Our little group here in the woods consists of four people. As I’ve been watching the various conversations develop, I’ve been observing how the social dynamics change, depending upon who is or isn’t present in any particular discussion.

Counting all the possibilities, I see that there are eleven possible conversational groupings among four people: (1,2) (1,3) (1,4) (2,3) (2,4) (3,4) (1,2,3) (1,2,4) (1,3,4) (2,3,4) (1,2,3,4).

Between any two people there is only one possible set of groupings, and between any three people there are four: (1,2) (1,3) (2,3) (1,2,3).

There turns out to be a simple formula based on the number of people, which is how I know that for five people there are 26 possible conversational groups, for six people there are 57, and for seven people there are 120. **

I will leave it up to you to figure out what the formula is.

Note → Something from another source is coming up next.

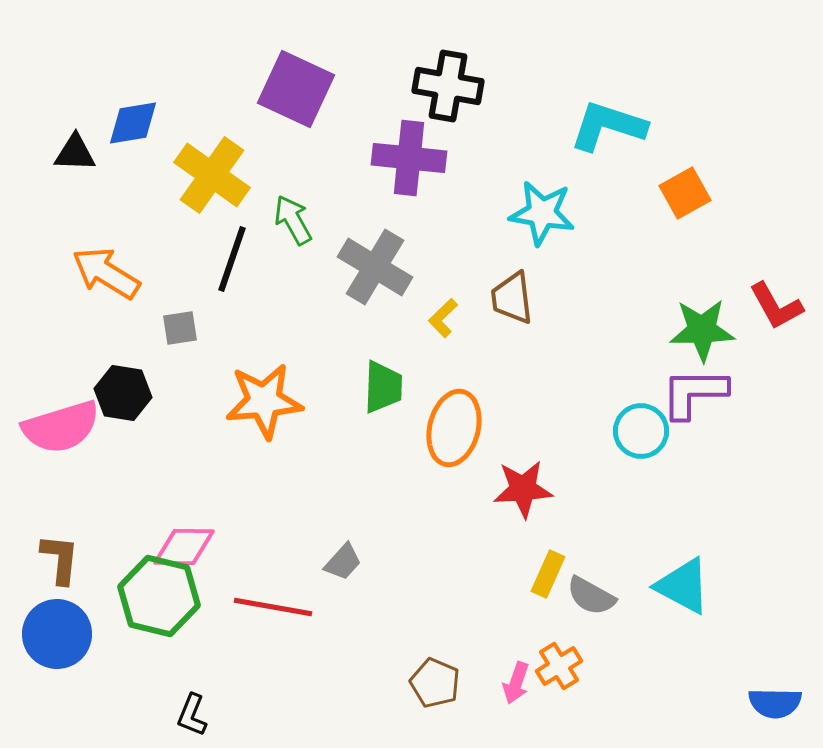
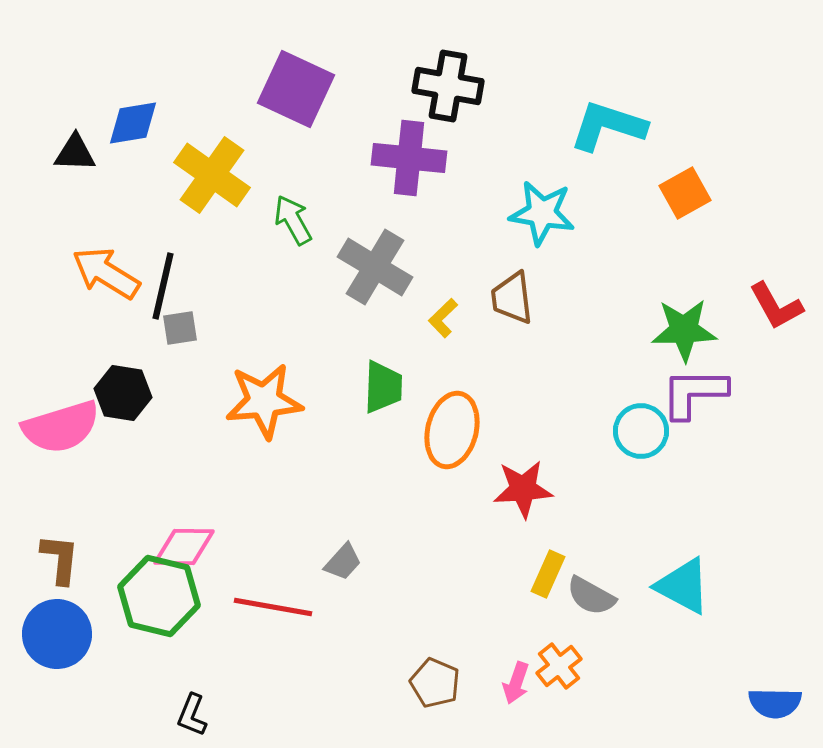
black line: moved 69 px left, 27 px down; rotated 6 degrees counterclockwise
green star: moved 18 px left
orange ellipse: moved 2 px left, 2 px down
orange cross: rotated 6 degrees counterclockwise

*** My original post contained typos for some of these numbers, which Sharon and Logan kindly corrected.*

Why am I getting 26 for 5 people and 57 for 6?

http://www.wolframalpha.com/input/?i=2%5En-n-1+for+n%3D1+to+10

2^n (subsets) -n (no talking to yourself) -1 (if a conversation is held by no one does it really take place?)

I came about it from a less elegant approach than Adam, but it gives the same values:

n n

SUM (n choose k) = SUM (n!/k!(n-k)!

k=2 k=2

(that is, summing over all sizes of groups of at least 2, the number of ways to form a group of that size given n people).

However, both my formula and Adam’s give 26 for n = 5, and 57 for n = 6. Ken?

Yuck, that didn’t format well. The second formula is

n

SUM (n!/k!(n-k!))

k=2

@Logan: That’s funny, I must have made the same arithmetic errors when I checked my results. I definitely remember coming up with 47 (64-6 = 48 instead of 58).

Yes, Adam’s formulation — 2^n – n – 1 — is the one I was thinking of.

Thanks Sharon and Logan. I typed the original post too fast, and didn’t notice I had entered the wrong values. I’ve corrected the post so as not to completely confuse future readers.